- _Problem description_:
Please copy the lines below, exactly as they are, from the one with "middle mcp: (172, 115)" through the one with "index mcp: (275, 178)", and leave out the pictures.

Source data
================================

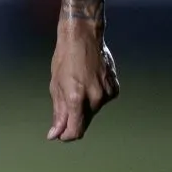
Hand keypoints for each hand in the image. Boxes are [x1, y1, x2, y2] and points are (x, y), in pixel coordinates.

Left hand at [47, 22, 118, 141]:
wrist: (83, 36)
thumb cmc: (65, 57)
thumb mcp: (56, 84)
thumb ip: (58, 112)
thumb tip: (56, 133)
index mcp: (76, 97)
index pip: (76, 130)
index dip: (67, 135)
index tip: (60, 134)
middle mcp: (94, 98)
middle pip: (85, 120)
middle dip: (74, 116)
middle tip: (67, 98)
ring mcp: (107, 93)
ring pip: (94, 110)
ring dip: (86, 104)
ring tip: (79, 82)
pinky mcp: (115, 88)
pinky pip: (104, 100)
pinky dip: (96, 95)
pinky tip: (91, 79)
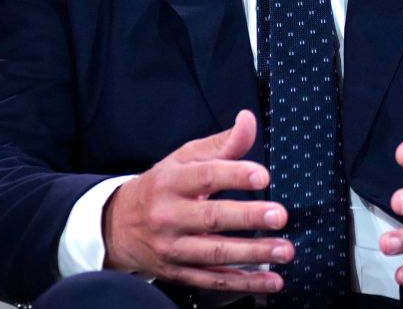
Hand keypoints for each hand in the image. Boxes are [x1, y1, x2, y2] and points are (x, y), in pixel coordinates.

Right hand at [102, 110, 292, 294]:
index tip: (262, 176)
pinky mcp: (179, 273)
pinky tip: (270, 280)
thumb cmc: (161, 187)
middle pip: (211, 218)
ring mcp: (173, 248)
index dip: (234, 175)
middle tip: (279, 215)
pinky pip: (214, 280)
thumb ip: (221, 144)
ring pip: (214, 253)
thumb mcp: (184, 159)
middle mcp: (169, 216)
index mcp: (171, 182)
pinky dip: (244, 282)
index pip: (205, 176)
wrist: (119, 225)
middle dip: (248, 217)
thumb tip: (248, 121)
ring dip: (253, 254)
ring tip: (284, 250)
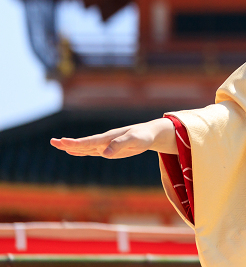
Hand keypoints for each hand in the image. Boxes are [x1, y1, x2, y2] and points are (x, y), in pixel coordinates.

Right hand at [50, 118, 177, 157]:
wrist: (150, 134)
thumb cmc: (143, 135)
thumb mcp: (134, 140)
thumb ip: (120, 145)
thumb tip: (104, 154)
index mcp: (109, 137)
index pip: (89, 141)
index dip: (76, 143)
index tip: (63, 142)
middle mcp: (105, 140)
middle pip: (83, 143)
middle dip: (68, 143)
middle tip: (52, 142)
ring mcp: (106, 144)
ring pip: (85, 147)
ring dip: (72, 146)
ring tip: (57, 145)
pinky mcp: (109, 149)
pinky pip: (92, 150)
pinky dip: (81, 151)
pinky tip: (73, 151)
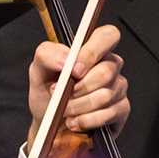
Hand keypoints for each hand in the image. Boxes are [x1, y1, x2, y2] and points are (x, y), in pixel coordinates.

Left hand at [25, 23, 127, 141]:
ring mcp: (118, 88)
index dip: (93, 52)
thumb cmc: (47, 92)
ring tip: (64, 110)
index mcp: (92, 51)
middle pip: (106, 71)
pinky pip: (108, 114)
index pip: (108, 36)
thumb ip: (48, 55)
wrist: (49, 121)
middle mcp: (109, 67)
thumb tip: (67, 59)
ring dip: (78, 106)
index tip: (74, 70)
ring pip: (105, 95)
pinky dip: (86, 120)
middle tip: (60, 94)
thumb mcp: (38, 70)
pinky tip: (74, 121)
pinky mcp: (121, 110)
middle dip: (78, 87)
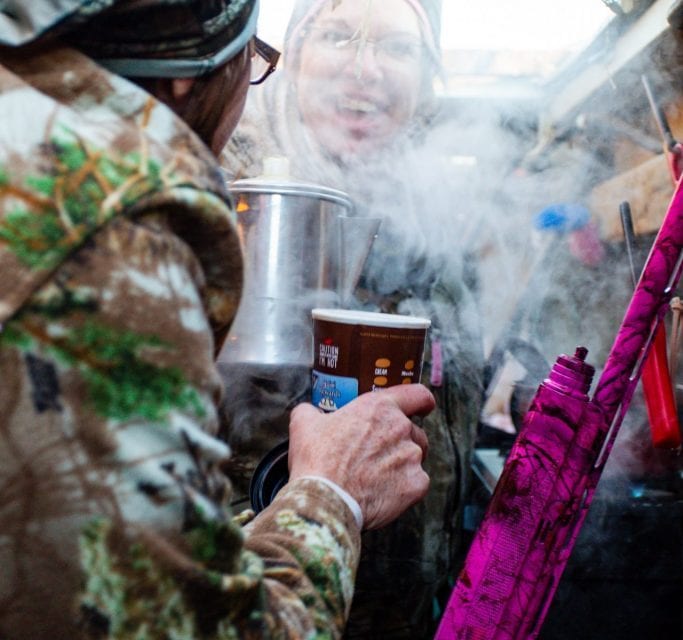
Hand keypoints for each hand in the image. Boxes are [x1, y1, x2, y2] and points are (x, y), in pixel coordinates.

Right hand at [288, 384, 434, 529]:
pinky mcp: (416, 485)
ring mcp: (412, 457)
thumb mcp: (304, 423)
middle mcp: (401, 428)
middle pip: (415, 431)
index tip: (423, 408)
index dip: (422, 402)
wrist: (324, 499)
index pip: (417, 395)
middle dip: (401, 442)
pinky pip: (417, 483)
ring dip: (402, 465)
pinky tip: (382, 493)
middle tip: (377, 456)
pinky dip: (404, 489)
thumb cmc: (316, 460)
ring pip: (416, 458)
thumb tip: (310, 412)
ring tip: (376, 477)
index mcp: (379, 408)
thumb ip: (311, 410)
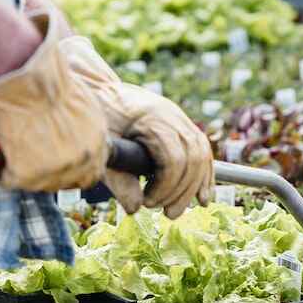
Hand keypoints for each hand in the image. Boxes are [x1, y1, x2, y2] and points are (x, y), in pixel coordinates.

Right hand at [0, 16, 107, 191]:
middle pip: (66, 183)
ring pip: (38, 184)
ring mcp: (55, 171)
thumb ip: (85, 128)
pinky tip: (1, 156)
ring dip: (27, 171)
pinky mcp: (26, 174)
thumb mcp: (82, 104)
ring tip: (15, 151)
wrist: (27, 76)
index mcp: (98, 144)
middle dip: (50, 173)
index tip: (58, 164)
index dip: (74, 170)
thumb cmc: (49, 79)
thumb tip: (75, 137)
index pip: (92, 174)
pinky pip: (10, 180)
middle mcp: (80, 162)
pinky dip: (3, 171)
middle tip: (33, 159)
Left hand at [59, 37, 212, 218]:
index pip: (174, 159)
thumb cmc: (98, 117)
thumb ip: (118, 179)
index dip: (166, 187)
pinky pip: (202, 150)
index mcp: (152, 119)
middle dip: (182, 192)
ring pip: (202, 155)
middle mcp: (172, 115)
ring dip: (195, 188)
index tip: (148, 202)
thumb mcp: (103, 148)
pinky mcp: (181, 123)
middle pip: (193, 159)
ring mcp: (179, 118)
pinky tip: (202, 197)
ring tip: (177, 210)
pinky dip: (204, 175)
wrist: (100, 88)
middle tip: (166, 214)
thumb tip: (135, 209)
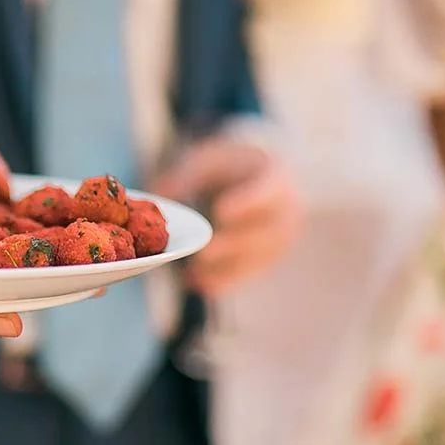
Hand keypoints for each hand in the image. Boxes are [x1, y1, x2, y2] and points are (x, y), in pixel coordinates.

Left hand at [152, 137, 300, 296]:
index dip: (246, 203)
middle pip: (264, 232)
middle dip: (232, 245)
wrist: (253, 180)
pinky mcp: (267, 259)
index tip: (220, 212)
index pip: (267, 191)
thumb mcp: (209, 161)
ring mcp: (279, 238)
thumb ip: (187, 176)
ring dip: (225, 270)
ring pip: (256, 259)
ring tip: (193, 275)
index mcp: (275, 178)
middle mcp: (285, 211)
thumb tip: (159, 194)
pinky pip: (248, 274)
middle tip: (203, 252)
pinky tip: (193, 283)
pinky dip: (222, 282)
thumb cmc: (228, 167)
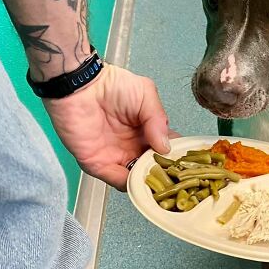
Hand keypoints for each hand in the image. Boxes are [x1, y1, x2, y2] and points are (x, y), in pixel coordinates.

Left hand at [44, 63, 174, 189]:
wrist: (80, 85)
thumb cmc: (112, 85)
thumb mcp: (146, 95)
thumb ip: (159, 120)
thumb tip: (166, 147)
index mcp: (146, 131)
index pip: (166, 149)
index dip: (176, 157)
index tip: (188, 164)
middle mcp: (132, 147)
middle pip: (153, 168)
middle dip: (164, 175)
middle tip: (175, 178)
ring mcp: (115, 156)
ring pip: (136, 178)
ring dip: (147, 182)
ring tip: (159, 183)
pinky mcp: (96, 163)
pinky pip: (115, 179)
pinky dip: (129, 183)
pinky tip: (140, 180)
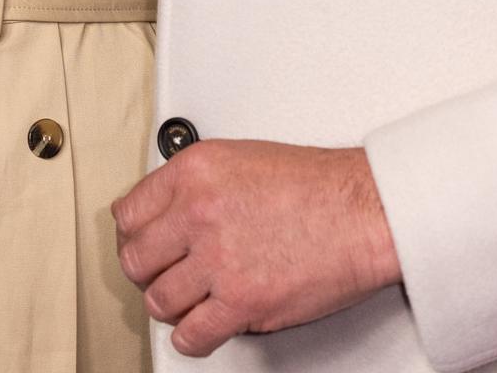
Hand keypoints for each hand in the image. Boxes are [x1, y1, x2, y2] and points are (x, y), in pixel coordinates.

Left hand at [111, 139, 401, 357]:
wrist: (367, 211)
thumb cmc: (320, 187)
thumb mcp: (243, 159)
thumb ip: (200, 185)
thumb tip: (171, 213)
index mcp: (196, 172)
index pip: (129, 212)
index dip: (135, 235)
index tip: (144, 244)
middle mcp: (199, 212)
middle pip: (136, 259)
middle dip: (148, 272)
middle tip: (165, 275)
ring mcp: (218, 259)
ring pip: (159, 300)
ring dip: (172, 305)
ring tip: (190, 301)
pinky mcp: (241, 301)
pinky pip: (191, 335)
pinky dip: (192, 338)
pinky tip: (203, 327)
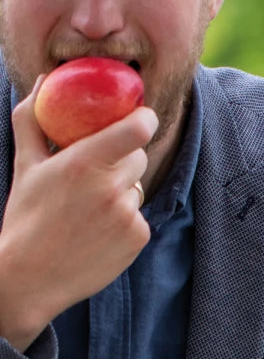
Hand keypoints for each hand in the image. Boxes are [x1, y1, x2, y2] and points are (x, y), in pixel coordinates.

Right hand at [0, 77, 157, 351]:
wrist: (31, 277)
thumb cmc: (26, 217)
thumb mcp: (25, 164)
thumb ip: (32, 118)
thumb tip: (44, 81)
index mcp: (83, 163)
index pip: (137, 129)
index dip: (144, 118)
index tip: (140, 117)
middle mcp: (110, 188)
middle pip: (138, 156)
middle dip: (123, 158)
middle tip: (97, 172)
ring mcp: (127, 215)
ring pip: (138, 187)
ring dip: (121, 191)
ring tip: (89, 210)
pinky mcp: (138, 239)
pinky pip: (140, 216)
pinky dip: (124, 220)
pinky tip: (98, 232)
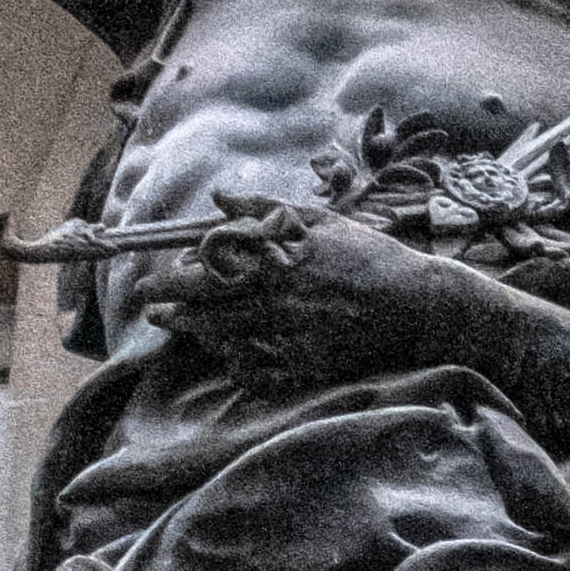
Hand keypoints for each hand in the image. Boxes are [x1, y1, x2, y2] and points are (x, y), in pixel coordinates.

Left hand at [144, 202, 461, 392]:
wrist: (419, 306)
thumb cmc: (368, 255)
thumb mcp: (318, 220)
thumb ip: (263, 210)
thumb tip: (219, 199)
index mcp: (276, 261)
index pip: (206, 270)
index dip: (175, 276)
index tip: (160, 278)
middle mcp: (278, 301)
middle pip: (207, 307)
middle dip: (171, 307)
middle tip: (151, 305)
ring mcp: (292, 337)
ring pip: (225, 340)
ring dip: (197, 334)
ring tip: (180, 327)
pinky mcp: (309, 366)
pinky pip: (259, 371)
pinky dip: (236, 363)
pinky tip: (227, 354)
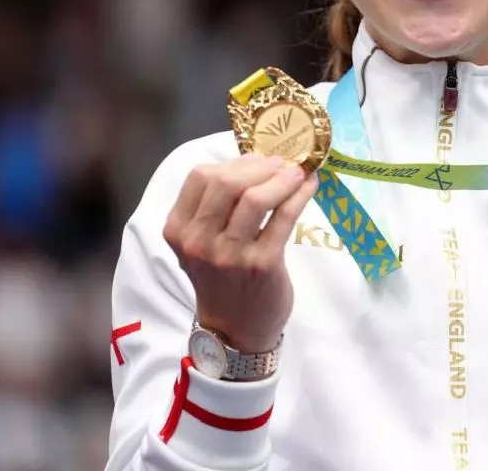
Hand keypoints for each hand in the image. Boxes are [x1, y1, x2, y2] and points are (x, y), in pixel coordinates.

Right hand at [163, 153, 317, 352]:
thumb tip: (257, 159)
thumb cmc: (221, 278)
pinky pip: (284, 217)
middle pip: (226, 181)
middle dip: (259, 165)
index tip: (258, 160)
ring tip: (297, 173)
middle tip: (281, 163)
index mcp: (178, 229)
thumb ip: (217, 205)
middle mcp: (198, 242)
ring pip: (256, 198)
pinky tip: (309, 186)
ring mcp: (229, 255)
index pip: (200, 176)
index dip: (233, 162)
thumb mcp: (202, 242)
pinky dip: (300, 195)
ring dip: (282, 178)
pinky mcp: (262, 264)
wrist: (235, 329)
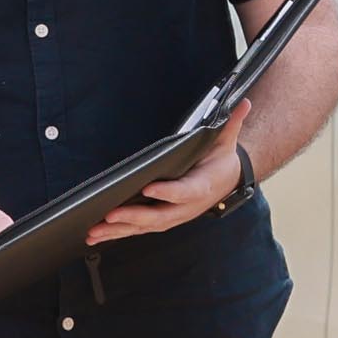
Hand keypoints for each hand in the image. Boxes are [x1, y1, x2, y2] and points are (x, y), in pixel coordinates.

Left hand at [87, 121, 248, 246]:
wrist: (228, 181)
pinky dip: (119, 233)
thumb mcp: (227, 140)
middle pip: (160, 216)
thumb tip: (243, 102)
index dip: (168, 192)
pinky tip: (98, 235)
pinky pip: (140, 228)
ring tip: (95, 231)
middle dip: (134, 216)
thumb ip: (231, 123)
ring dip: (120, 230)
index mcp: (202, 186)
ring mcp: (175, 216)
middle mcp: (187, 206)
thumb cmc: (220, 160)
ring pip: (146, 226)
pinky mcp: (164, 220)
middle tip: (111, 214)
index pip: (185, 191)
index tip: (148, 189)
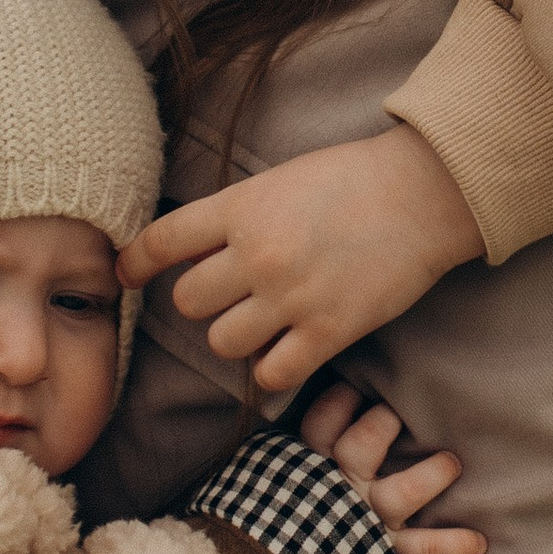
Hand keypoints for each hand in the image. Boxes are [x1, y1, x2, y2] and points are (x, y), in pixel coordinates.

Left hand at [118, 127, 485, 399]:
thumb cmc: (355, 179)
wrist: (424, 194)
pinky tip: (289, 351)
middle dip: (204, 302)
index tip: (127, 275)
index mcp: (242, 208)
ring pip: (223, 341)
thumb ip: (238, 214)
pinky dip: (274, 368)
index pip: (162, 241)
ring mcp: (291, 295)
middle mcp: (257, 253)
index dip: (136, 263)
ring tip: (265, 323)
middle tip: (232, 296)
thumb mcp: (281, 180)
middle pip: (188, 302)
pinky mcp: (328, 330)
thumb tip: (198, 248)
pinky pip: (272, 374)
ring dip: (238, 337)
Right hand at [299, 385, 485, 553]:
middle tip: (397, 414)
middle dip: (383, 425)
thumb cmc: (283, 524)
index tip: (356, 389)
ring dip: (429, 477)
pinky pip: (420, 549)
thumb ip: (294, 451)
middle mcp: (337, 492)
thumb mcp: (277, 480)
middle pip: (360, 448)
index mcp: (308, 469)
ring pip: (399, 493)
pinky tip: (478, 542)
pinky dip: (451, 544)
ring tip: (451, 464)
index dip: (340, 401)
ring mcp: (364, 523)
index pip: (321, 423)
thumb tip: (308, 403)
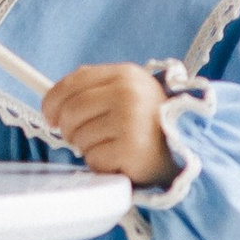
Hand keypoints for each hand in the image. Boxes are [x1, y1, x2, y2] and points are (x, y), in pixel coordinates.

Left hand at [38, 60, 172, 185]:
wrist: (190, 150)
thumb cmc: (152, 124)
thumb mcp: (130, 94)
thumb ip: (96, 91)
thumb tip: (53, 102)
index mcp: (126, 75)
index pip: (73, 82)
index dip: (53, 101)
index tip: (50, 116)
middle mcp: (128, 93)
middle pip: (71, 111)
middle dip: (70, 130)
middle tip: (83, 138)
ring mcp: (131, 121)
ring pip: (80, 138)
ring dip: (89, 149)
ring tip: (113, 147)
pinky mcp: (131, 149)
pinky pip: (94, 160)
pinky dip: (102, 165)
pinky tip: (121, 160)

================================

- _Task output_:
middle mcp: (172, 115)
ring dip: (195, 188)
index tip: (148, 202)
thumb mcp: (103, 148)
pinky mcp: (181, 123)
middle pip: (193, 159)
ring mcp: (179, 118)
pinky tip: (202, 197)
ring tip: (177, 210)
pinky dip: (204, 175)
wrist: (100, 88)
middle tip: (166, 214)
thumb tip: (135, 209)
Hand keypoints for each hand in the image. Boxes are [x1, y1, x2, y2] and points are (x, y), in pixel coordinates.

Left hand at [152, 137, 300, 296]:
index dip: (246, 203)
middle pip: (264, 232)
middle dip: (232, 245)
wrist: (253, 180)
pinky mcp: (267, 259)
index tip: (220, 212)
index pip: (267, 191)
thumb mcp: (209, 161)
ring mcp: (279, 238)
thumb ip: (187, 176)
ring dip: (225, 270)
ring pip: (256, 259)
ring tip: (193, 275)
index mcp: (275, 178)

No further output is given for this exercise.